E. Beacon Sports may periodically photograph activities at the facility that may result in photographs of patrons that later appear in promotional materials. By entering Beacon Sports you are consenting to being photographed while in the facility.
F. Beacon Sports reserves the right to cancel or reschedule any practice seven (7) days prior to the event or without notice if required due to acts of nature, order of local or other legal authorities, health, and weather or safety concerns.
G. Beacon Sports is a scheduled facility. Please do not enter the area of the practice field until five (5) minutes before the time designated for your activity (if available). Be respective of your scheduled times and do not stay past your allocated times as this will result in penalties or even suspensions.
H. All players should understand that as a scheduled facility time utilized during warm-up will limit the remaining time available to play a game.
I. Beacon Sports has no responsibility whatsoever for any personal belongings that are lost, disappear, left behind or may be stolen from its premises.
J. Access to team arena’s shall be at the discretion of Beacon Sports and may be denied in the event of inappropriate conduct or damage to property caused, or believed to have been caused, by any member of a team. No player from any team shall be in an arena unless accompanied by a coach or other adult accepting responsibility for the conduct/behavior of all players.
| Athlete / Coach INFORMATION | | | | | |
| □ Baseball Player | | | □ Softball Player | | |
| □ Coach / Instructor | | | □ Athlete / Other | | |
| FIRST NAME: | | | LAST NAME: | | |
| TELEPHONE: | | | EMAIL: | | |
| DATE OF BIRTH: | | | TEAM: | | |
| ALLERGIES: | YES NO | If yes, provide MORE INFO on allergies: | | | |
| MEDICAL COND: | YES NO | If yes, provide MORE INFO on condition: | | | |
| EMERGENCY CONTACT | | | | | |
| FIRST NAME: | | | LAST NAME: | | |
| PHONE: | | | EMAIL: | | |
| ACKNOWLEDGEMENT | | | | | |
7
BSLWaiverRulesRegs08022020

········

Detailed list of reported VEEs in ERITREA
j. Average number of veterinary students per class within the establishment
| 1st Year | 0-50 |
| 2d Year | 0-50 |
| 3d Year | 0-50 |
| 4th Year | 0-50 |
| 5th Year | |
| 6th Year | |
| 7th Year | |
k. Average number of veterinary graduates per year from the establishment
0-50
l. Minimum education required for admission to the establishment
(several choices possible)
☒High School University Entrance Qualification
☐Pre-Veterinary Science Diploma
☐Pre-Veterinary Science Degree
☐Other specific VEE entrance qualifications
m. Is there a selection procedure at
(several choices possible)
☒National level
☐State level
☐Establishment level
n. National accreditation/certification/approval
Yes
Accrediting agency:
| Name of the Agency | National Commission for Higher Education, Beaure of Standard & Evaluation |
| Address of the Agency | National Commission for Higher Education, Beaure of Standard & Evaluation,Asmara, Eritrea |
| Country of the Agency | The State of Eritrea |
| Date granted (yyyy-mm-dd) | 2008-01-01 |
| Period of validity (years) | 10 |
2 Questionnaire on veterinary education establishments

········

What to do - Transcribe each line of the data above, unaltered, from the one where "7th Year | |" appears to the one where "2 Questionnaire on" appears, inclusive of both.

Solved problem -
| 7th Year | |
k. Average number of veterinary graduates per year from the establishment
0-50
l. Minimum education required for admission to the establishment
(several choices possible)
☒High School University Entrance Qualification
☐Pre-Veterinary Science Diploma
☐Pre-Veterinary Science Degree
☐Other specific VEE entrance qualifications
m. Is there a selection procedure at
(several choices possible)
☒National level
☐State level
☐Establishment level
n. National accreditation/certification/approval
Yes
Accrediting agency:
| Name of the Agency | National Commission for Higher Education, Beaure of Standard & Evaluation |
| Address of the Agency | National Commission for Higher Education, Beaure of Standard & Evaluation,Asmara, Eritrea |
| Country of the Agency | The State of Eritrea |
| Date granted (yyyy-mm-dd) | 2008-01-01 |
| Period of validity (years) | 10 |
2 Questionnaire on veterinary education establishments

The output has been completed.